Stored data entries
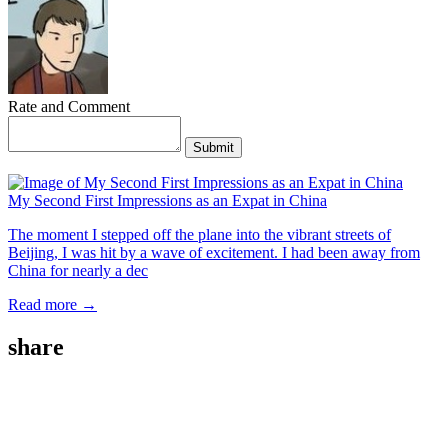
Rate and Comment
Submit
My Second First Impressions as an Expat in China
The moment I stepped off the plane into the vibrant streets of
Beijing, I was hit by a wave of excitement. I had been away from
China for nearly a dec
Read more →
share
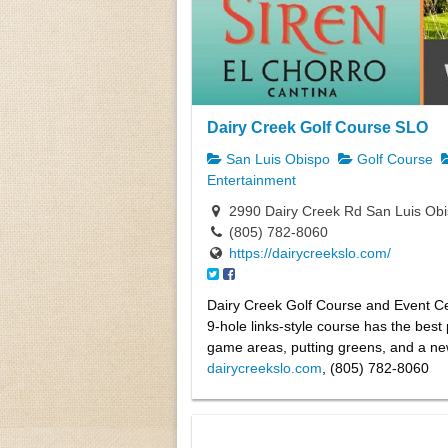
Dairy Creek Golf Course SLO
San Luis Obispo
Golf Course
Entertainment
2990 Dairy Creek Rd San Luis Ob
(805) 782-8060
https://dairycreekslo.com/
Dairy Creek Golf Course and Event Ce
9-hole links-style course has the best 
game areas, putting greens, and a n
dairycreekslo.com
, (805) 782-8060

— WHAT IS BEING ASKED —
Once the pictures are removed, return the entries exactly as they stand.

— REPLY TO THE TASK —
Rate and Comment
Submit
My Second First Impressions as an Expat in China
The moment I stepped off the plane into the vibrant streets of
Beijing, I was hit by a wave of excitement. I had been away from
China for nearly a dec
Read more →
share
Dairy Creek Golf Course SLO
San Luis Obispo
Golf Course
Entertainment
2990 Dairy Creek Rd San Luis Ob
(805) 782-8060
https://dairycreekslo.com/
Dairy Creek Golf Course and Event Ce
9-hole links-style course has the best 
game areas, putting greens, and a n
dairycreekslo.com
, (805) 782-8060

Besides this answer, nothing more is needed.